Island Shepherding in Downeast Maine

One of the more unique aspects of living in Downeast Maine is the practice of putting flocks of sheep on uninhabited inshore islands. I got a chance to see it first hand, thanks to the ladies who shear my small flock for me. They have sheep on two islands off South Addison, in an informal partnership with two or three others who practice Offshore Shepherding with as many as 130 sheep on some of the bigger islands. They needed some new blood to freshen up a flock on one of the islands and struck a deal with me for one of my ram lambs from my 2006 crop. I kept him back when I took the rest to be slaughtered and held him until they were ready to put him out on the island.

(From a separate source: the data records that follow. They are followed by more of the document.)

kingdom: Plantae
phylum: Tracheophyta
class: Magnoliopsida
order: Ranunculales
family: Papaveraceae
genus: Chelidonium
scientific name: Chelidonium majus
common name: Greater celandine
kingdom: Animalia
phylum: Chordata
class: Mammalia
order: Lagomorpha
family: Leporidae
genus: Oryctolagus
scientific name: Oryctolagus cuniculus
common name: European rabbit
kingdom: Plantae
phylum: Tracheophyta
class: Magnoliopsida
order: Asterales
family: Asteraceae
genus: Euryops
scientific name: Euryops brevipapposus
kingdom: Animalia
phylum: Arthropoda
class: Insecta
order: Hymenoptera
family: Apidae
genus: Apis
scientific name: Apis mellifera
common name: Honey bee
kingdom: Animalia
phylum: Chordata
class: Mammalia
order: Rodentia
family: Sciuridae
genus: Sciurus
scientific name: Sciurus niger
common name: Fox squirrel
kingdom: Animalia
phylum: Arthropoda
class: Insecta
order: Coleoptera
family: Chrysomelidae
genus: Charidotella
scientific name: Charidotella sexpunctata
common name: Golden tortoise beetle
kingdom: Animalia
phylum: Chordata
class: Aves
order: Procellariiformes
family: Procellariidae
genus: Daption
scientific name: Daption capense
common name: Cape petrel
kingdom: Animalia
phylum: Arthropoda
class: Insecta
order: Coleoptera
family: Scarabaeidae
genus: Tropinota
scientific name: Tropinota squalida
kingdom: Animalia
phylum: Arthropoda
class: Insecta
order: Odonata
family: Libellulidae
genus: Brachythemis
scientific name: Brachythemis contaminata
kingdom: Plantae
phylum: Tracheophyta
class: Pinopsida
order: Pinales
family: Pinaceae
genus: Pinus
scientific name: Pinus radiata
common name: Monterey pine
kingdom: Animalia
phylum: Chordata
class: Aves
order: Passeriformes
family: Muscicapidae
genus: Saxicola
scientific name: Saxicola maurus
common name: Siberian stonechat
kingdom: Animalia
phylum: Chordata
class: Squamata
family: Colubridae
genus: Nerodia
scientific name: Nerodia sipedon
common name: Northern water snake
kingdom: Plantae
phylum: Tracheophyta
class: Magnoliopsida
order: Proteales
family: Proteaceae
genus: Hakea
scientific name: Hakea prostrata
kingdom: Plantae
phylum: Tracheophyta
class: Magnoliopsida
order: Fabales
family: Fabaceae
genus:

They ferry sheep back and forth between islands and the mainland in an open boat. Once the sheep are in the boat, they calm right down and enjoy the ride. Got better sense than to jump overboard and try to swim for it, I guess. I must admit, venturing a mile or more offshore into the North Atlantic in an open boat in November was not intially my idea of a Good Time.

My ram and two new ewes were loaded aboard and tucked up under the spray shield. Alf and his two girls stood in a strategic spot to keep them there, tho they didn't put up much fuss.

With everyone safely aboard, and a skiff in tow just in case, we headed out to the island. The day was a bit overcast, but the wind was down and the seas had flattened out after two straight weeks of heavy weather.

We snuggled up to the rocky shore (now you know where the colorful phrase "The Rockbound Shores of Maine" comes from...) and Donna hopped ashore as we passed the sheep to her. They weren't long heading up over the hill to see what was on the other side.

I've been telling my ram that he was in for a treat (especially considering the alternative) Here he is, standing atop the ridge surveying his new domain as we headed back for the harbor.

The bay and harbor are dotted with many small islands, mostly uninhabited.